**REQUIRED ACTION**:
Report all lines of the records that contain "assign".

+++ EXERCISE INPUT

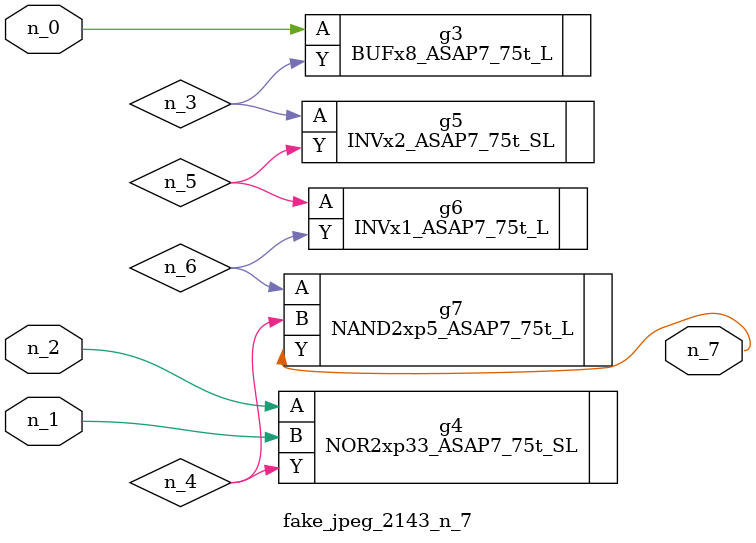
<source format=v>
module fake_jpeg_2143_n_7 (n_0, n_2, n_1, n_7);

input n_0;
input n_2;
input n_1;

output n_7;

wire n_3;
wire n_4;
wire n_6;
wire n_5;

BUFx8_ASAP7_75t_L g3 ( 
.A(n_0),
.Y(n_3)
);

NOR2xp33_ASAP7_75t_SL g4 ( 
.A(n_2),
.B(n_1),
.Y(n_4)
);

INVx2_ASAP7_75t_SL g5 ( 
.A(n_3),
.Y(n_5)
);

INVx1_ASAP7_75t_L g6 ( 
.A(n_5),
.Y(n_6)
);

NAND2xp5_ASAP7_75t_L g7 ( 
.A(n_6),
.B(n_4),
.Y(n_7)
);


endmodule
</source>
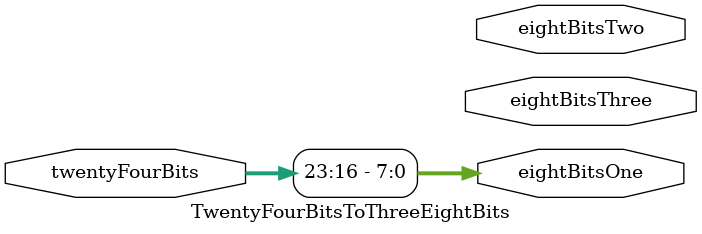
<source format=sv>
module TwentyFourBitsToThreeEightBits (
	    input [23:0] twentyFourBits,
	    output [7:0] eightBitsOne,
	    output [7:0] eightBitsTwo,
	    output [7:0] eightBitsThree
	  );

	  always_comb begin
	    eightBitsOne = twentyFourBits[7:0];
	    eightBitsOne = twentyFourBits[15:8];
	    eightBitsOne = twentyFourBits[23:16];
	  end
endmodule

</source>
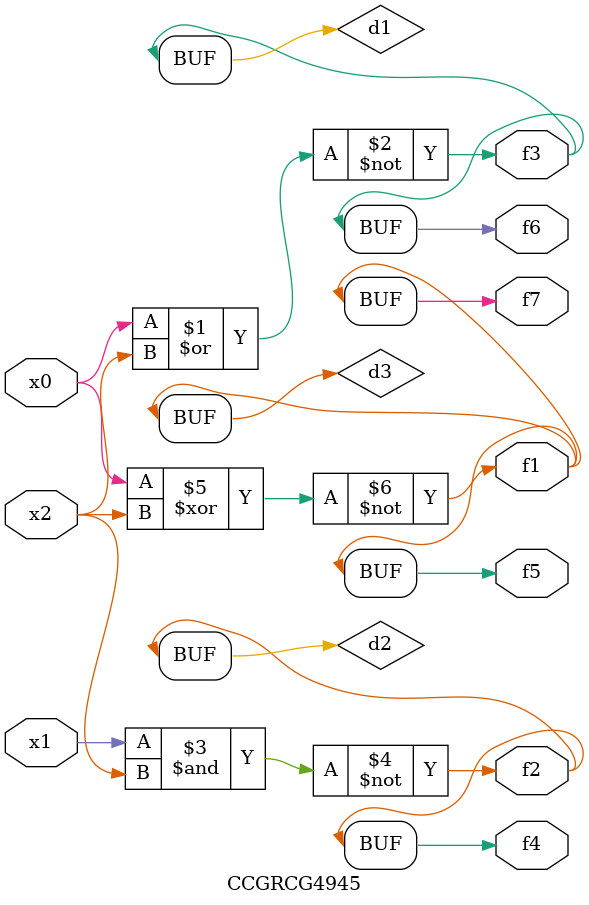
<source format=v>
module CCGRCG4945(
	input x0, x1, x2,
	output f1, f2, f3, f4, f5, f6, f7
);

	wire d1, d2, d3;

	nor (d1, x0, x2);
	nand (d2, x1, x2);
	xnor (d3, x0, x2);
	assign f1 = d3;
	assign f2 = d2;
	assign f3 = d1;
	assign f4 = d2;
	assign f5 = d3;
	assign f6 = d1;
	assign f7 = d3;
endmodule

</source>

++++++
+++ EXERCISE INPUT

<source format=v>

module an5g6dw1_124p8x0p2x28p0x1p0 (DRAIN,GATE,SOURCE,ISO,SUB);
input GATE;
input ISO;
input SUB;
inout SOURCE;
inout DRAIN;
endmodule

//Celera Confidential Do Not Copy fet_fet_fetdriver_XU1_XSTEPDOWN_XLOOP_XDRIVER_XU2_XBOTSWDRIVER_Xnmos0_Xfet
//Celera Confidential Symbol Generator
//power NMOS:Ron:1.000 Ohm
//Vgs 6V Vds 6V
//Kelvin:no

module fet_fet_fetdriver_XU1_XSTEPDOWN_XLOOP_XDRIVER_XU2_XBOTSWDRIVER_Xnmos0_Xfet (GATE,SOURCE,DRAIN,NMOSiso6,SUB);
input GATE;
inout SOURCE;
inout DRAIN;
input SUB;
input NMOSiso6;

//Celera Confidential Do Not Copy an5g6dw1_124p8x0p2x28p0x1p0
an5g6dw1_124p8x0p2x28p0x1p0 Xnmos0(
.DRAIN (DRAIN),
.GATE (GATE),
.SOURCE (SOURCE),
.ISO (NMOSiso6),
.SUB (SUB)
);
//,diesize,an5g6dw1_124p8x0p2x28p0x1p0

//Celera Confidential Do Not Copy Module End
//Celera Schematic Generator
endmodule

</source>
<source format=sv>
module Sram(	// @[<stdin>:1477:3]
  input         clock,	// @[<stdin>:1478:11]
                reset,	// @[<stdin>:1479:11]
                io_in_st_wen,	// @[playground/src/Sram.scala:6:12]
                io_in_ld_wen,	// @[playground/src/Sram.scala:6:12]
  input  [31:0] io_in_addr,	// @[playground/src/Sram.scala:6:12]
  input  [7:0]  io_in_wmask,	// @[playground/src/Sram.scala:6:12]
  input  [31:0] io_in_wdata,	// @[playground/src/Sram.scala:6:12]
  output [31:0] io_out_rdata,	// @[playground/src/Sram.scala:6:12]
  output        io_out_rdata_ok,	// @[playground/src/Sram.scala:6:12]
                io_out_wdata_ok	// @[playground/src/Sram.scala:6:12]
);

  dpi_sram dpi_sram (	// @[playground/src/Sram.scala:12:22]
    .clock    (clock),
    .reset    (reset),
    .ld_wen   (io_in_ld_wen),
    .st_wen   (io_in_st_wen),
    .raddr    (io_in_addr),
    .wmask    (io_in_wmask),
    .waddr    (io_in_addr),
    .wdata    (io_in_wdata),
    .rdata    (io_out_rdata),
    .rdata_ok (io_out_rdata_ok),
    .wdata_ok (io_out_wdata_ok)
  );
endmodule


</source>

++++++

**OUTPUT OF THE TASK**:
	assign f1 = d3;
	assign f2 = d2;
	assign f3 = d1;
	assign f4 = d2;
	assign f5 = d3;
	assign f6 = d1;
	assign f7 = d3;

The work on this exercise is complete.